DIRECTIONS => Write every line of the items below as a JSON list of strings, one string per line, skipping blank lines and leaving out the pictures.

STORED DATA =>

*****

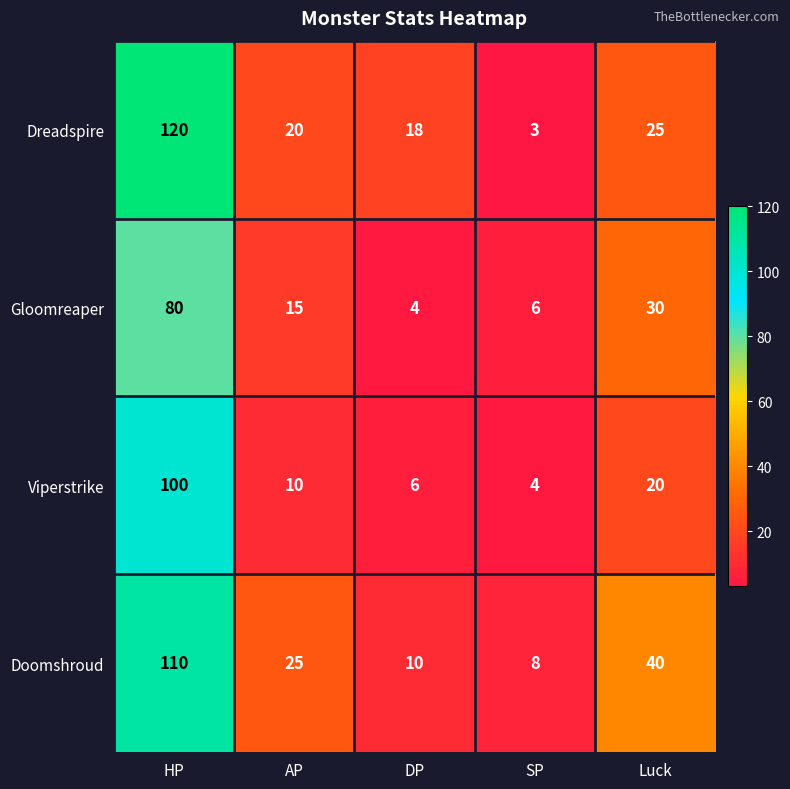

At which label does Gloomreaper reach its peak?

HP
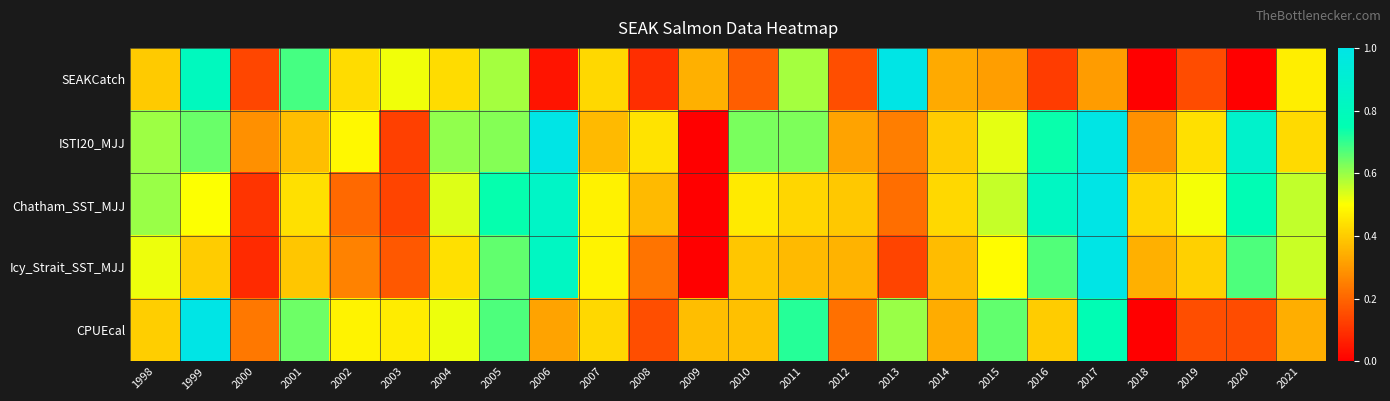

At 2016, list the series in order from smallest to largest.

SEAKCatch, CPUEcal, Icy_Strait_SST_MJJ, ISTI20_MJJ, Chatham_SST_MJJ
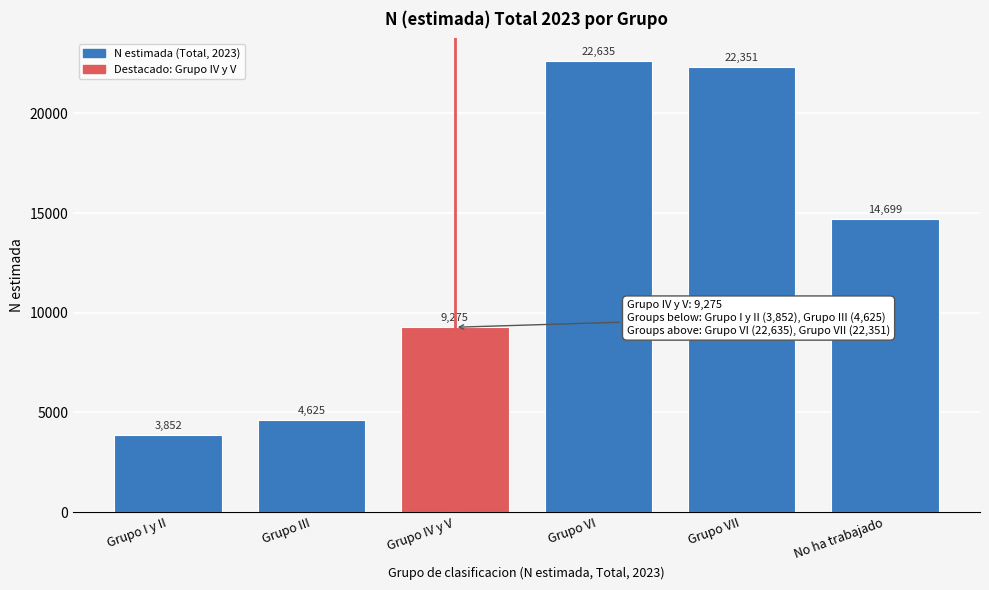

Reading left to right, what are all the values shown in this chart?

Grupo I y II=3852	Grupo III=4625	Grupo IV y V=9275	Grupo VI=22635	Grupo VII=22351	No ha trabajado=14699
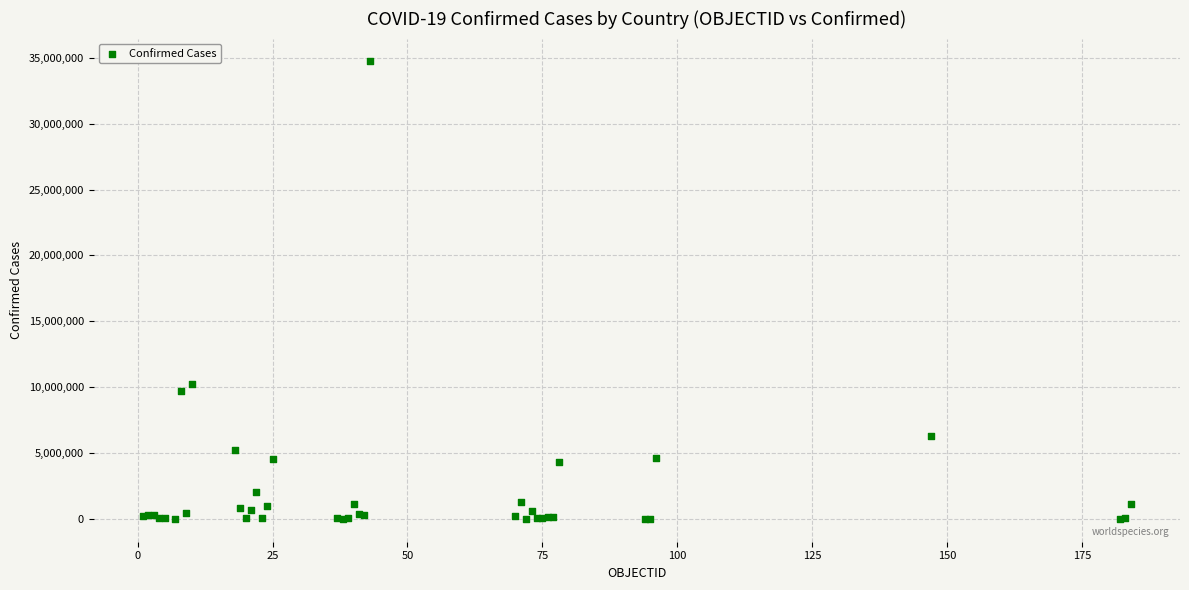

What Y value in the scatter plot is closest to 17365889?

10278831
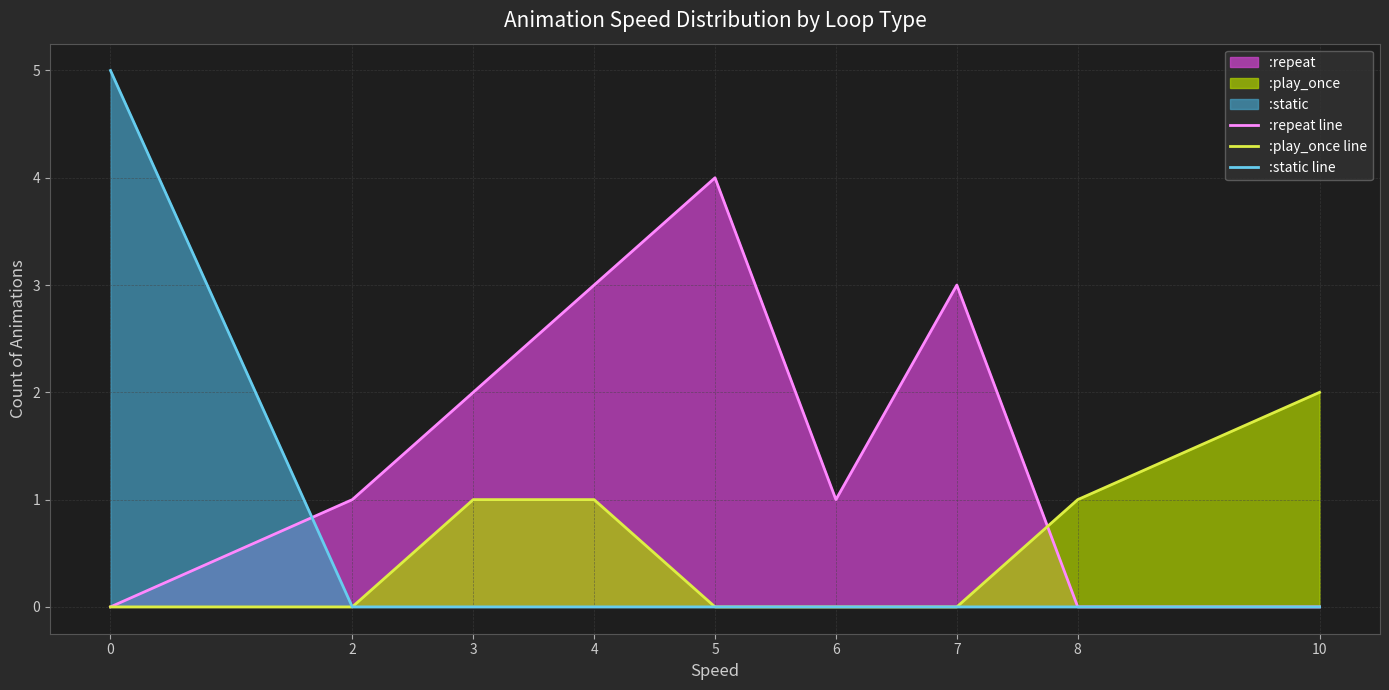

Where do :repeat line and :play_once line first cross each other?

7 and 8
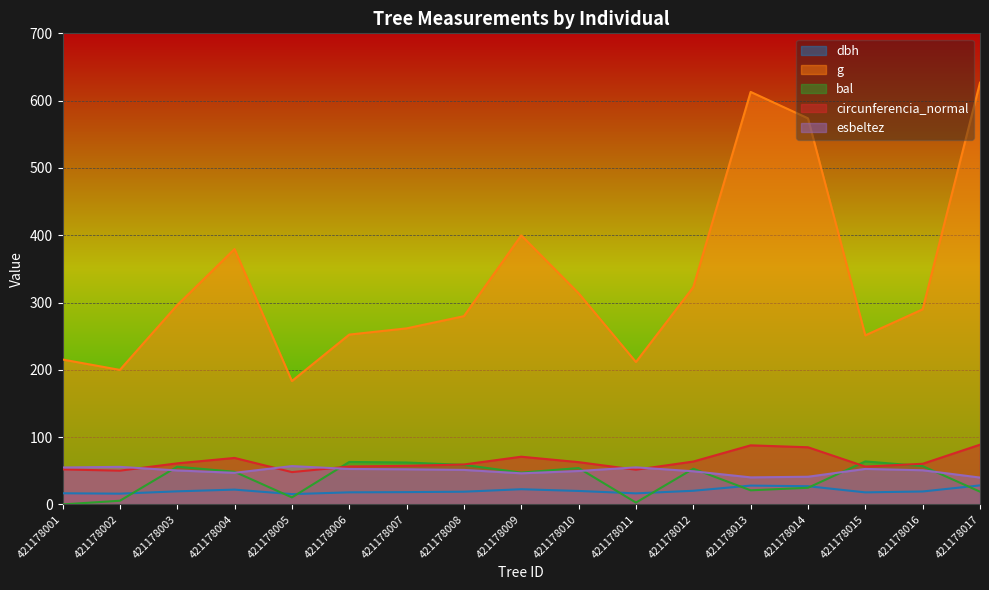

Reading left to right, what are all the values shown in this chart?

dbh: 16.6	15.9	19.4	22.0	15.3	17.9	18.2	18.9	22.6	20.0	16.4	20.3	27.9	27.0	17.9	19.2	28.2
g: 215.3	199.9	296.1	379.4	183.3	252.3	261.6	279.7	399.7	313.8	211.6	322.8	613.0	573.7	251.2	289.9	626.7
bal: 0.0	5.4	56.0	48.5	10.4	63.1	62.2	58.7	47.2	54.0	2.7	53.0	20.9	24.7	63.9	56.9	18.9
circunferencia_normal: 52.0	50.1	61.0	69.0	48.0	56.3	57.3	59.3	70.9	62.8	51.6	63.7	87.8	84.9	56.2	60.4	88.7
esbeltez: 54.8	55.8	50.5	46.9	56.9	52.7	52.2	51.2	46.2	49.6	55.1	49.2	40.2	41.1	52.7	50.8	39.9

*****

ANSWER TO THIS TASK =>
[
  "At which label does Gloomreaper reach its peak?",
  "HP",
  "At 2016, list the series in order from smallest to largest.",
  "SEAKCatch, CPUEcal, Icy_Strait_SST_MJJ, ISTI20_MJJ, Chatham_SST_MJJ",
  "Reading left to right, what are all the values shown in this chart?",
  "Grupo I y II=3852\tGrupo III=4625\tGrupo IV y V=9275\tGrupo VI=22635\tGrupo VII=22351\tNo ha trabajado=14699",
  "What Y value in the scatter plot is closest to 17365889?",
  "10278831",
  "Where do :repeat line and :play_once line first cross each other?",
  "7 and 8",
  "Reading left to right, what are all the values shown in this chart?",
  "dbh: 16.6\t15.9\t19.4\t22.0\t15.3\t17.9\t18.2\t18.9\t22.6\t20.0\t16.4\t20.3\t27.9\t27.0\t17.9\t19.2\t28.2",
  "g: 215.3\t199.9\t296.1\t379.4\t183.3\t252.3\t261.6\t279.7\t399.7\t313.8\t211.6\t322.8\t613.0\t573.7\t251.2\t289.9\t626.7",
  "bal: 0.0\t5.4\t56.0\t48.5\t10.4\t63.1\t62.2\t58.7\t47.2\t54.0\t2.7\t53.0\t20.9\t24.7\t63.9\t56.9\t18.9",
  "circunferencia_normal: 52.0\t50.1\t61.0\t69.0\t48.0\t56.3\t57.3\t59.3\t70.9\t62.8\t51.6\t63.7\t87.8\t84.9\t56.2\t60.4\t88.7",
  "esbeltez: 54.8\t55.8\t50.5\t46.9\t56.9\t52.7\t52.2\t51.2\t46.2\t49.6\t55.1\t49.2\t40.2\t41.1\t52.7\t50.8\t39.9"
]